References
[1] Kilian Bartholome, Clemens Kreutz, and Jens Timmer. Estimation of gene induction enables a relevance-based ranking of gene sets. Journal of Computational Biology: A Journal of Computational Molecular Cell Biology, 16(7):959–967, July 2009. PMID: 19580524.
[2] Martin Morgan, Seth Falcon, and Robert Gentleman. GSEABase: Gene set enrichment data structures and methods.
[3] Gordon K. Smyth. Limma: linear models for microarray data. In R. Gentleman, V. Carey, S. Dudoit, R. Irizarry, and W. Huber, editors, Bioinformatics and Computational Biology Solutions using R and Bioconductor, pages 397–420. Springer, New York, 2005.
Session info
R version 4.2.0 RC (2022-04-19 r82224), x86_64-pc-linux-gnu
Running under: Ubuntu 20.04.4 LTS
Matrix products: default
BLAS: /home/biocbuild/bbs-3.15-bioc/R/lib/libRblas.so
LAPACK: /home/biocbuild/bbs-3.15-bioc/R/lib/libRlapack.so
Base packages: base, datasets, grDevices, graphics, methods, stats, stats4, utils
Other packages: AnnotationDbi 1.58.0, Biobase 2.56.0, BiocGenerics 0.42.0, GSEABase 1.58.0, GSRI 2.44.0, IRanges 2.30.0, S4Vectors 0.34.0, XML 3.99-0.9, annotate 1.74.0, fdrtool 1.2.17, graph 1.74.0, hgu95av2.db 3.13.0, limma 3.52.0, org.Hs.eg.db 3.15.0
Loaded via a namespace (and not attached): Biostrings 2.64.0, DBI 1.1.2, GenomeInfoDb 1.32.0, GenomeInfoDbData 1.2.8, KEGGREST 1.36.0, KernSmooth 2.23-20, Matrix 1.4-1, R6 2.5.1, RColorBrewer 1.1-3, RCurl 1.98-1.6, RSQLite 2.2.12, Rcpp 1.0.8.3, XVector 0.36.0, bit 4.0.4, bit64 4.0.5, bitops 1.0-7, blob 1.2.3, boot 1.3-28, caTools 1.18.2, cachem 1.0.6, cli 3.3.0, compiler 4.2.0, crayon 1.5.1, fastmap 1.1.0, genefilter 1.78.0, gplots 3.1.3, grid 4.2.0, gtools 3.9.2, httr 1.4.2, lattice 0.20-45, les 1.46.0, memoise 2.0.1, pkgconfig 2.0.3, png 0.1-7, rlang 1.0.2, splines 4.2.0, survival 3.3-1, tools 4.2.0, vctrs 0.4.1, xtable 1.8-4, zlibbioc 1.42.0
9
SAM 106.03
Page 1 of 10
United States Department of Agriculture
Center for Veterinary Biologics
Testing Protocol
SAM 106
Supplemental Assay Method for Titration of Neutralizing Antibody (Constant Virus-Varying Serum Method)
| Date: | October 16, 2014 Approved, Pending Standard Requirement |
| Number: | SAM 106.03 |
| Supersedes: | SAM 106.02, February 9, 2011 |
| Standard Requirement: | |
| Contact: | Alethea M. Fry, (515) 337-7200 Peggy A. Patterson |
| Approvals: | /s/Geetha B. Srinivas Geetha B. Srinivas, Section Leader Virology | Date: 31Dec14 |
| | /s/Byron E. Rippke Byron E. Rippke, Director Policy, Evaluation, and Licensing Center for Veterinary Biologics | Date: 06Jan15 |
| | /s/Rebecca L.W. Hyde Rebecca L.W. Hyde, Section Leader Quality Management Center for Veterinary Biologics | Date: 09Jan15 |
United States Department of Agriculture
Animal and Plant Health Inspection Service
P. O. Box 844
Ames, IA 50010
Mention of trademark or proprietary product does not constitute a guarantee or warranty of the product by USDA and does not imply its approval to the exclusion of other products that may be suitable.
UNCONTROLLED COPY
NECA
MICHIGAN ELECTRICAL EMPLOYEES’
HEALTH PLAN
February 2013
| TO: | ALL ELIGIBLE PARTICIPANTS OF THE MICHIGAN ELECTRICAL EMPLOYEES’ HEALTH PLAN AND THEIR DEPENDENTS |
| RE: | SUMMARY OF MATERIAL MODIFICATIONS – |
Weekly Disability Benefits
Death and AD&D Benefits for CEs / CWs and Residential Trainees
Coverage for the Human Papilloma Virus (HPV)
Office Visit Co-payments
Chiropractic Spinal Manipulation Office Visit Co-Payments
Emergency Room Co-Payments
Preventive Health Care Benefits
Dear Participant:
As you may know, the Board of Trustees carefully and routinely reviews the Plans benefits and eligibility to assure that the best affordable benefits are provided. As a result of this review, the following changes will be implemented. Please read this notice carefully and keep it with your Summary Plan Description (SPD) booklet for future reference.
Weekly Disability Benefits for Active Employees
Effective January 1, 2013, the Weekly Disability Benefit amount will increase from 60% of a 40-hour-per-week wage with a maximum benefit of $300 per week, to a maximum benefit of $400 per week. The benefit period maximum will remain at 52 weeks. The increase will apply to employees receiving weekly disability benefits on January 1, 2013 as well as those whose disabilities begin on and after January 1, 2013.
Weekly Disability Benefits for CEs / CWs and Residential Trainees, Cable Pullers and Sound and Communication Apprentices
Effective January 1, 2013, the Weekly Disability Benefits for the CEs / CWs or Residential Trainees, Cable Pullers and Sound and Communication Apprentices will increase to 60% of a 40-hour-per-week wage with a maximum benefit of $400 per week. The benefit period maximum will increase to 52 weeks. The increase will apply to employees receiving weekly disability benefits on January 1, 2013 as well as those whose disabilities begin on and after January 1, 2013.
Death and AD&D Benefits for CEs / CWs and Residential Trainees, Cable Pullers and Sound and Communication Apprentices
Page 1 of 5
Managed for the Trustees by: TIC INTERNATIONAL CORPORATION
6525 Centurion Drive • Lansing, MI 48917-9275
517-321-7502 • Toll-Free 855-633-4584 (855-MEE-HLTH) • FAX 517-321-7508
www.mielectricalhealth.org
+---+
| Aim of the task |
Start with the line above that contains "Date: 09Jan15 |" and stop after the line that contains "Weekly Disability Benefits for Active". Output those lines exactly, and only those.

| Task response |
| | /s/Rebecca L.W. Hyde Rebecca L.W. Hyde, Section Leader Quality Management Center for Veterinary Biologics | Date: 09Jan15 |
United States Department of Agriculture
Animal and Plant Health Inspection Service
P. O. Box 844
Ames, IA 50010
Mention of trademark or proprietary product does not constitute a guarantee or warranty of the product by USDA and does not imply its approval to the exclusion of other products that may be suitable.
UNCONTROLLED COPY
NECA
MICHIGAN ELECTRICAL EMPLOYEES’
HEALTH PLAN
February 2013
| TO: | ALL ELIGIBLE PARTICIPANTS OF THE MICHIGAN ELECTRICAL EMPLOYEES’ HEALTH PLAN AND THEIR DEPENDENTS |
| RE: | SUMMARY OF MATERIAL MODIFICATIONS – |
Weekly Disability Benefits
Death and AD&D Benefits for CEs / CWs and Residential Trainees
Coverage for the Human Papilloma Virus (HPV)
Office Visit Co-payments
Chiropractic Spinal Manipulation Office Visit Co-Payments
Emergency Room Co-Payments
Preventive Health Care Benefits
Dear Participant:
As you may know, the Board of Trustees carefully and routinely reviews the Plans benefits and eligibility to assure that the best affordable benefits are provided. As a result of this review, the following changes will be implemented. Please read this notice carefully and keep it with your Summary Plan Description (SPD) booklet for future reference.
Weekly Disability Benefits for Active Employees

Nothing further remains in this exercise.